Please rewrite the whole listing below as a numbered list, leaving out any blank lines.

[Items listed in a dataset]
═══
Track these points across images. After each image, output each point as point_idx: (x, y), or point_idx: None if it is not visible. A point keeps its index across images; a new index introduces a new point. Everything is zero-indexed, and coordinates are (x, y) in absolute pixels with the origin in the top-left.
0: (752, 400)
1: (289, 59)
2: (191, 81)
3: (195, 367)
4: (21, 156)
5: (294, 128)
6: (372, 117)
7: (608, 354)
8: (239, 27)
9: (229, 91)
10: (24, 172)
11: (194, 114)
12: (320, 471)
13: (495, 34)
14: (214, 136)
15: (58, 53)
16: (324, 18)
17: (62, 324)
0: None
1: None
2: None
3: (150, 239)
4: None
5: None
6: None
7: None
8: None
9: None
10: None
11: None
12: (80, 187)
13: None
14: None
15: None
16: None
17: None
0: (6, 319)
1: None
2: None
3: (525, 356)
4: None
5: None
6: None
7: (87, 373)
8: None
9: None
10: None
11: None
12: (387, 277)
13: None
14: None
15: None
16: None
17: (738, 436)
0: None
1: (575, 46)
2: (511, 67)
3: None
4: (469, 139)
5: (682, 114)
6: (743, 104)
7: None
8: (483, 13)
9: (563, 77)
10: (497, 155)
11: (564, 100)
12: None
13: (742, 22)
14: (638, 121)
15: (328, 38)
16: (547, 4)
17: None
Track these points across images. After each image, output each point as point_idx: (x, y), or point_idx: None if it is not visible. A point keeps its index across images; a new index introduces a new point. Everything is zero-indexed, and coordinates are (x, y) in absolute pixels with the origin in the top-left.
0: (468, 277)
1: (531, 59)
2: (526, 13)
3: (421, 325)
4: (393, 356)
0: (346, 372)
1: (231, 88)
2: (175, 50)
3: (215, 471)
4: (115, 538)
═══
◆ The reply:
1. Track these points across images. After each image, output each point as point_idx: (x, y), or point_idx: None if it is not visible. A point keeps its index across images; a new index introduces a new point. Everything is zero-indexed, and coordinates are (x, y) in absolute pixels with the origin in the top-left.
2. 0: (752, 400)
3. 1: (289, 59)
4. 2: (191, 81)
5. 3: (195, 367)
6. 4: (21, 156)
7. 5: (294, 128)
8. 6: (372, 117)
9. 7: (608, 354)
10. 8: (239, 27)
11. 9: (229, 91)
12. 10: (24, 172)
13. 11: (194, 114)
14. 12: (320, 471)
15. 13: (495, 34)
16. 14: (214, 136)
17. 15: (58, 53)
18. 16: (324, 18)
19. 17: (62, 324)
20. 0: None
21. 1: None
22. 2: None
23. 3: (150, 239)
24. 4: None
25. 5: None
26. 6: None
27. 7: None
28. 8: None
29. 9: None
30. 10: None
31. 11: None
32. 12: (80, 187)
33. 13: None
34. 14: None
35. 15: None
36. 16: None
37. 17: None
38. 0: (6, 319)
39. 1: None
40. 2: None
41. 3: (525, 356)
42. 4: None
43. 5: None
44. 6: None
45. 7: (87, 373)
46. 8: None
47. 9: None
48. 10: None
49. 11: None
50. 12: (387, 277)
51. 13: None
52. 14: None
53. 15: None
54. 16: None
55. 17: (738, 436)
56. 0: None
57. 1: (575, 46)
58. 2: (511, 67)
59. 3: None
60. 4: (469, 139)
61. 5: (682, 114)
62. 6: (743, 104)
63. 7: None
64. 8: (483, 13)
65. 9: (563, 77)
66. 10: (497, 155)
67. 11: (564, 100)
68. 12: None
69. 13: (742, 22)
70. 14: (638, 121)
71. 15: (328, 38)
72. 16: (547, 4)
73. 17: None
74. Track these points across images. After each image, output each point as point_idx: (x, y), or point_idx: None if it is not visible. A point keeps its index across images; a new index introduces a new point. Everything is zero-indexed, and coordinates are (x, y) in absolute pixels with the origin in the top-left.
75. 0: (468, 277)
76. 1: (531, 59)
77. 2: (526, 13)
78. 3: (421, 325)
79. 4: (393, 356)
80. 0: (346, 372)
81. 1: (231, 88)
82. 2: (175, 50)
83. 3: (215, 471)
84. 4: (115, 538)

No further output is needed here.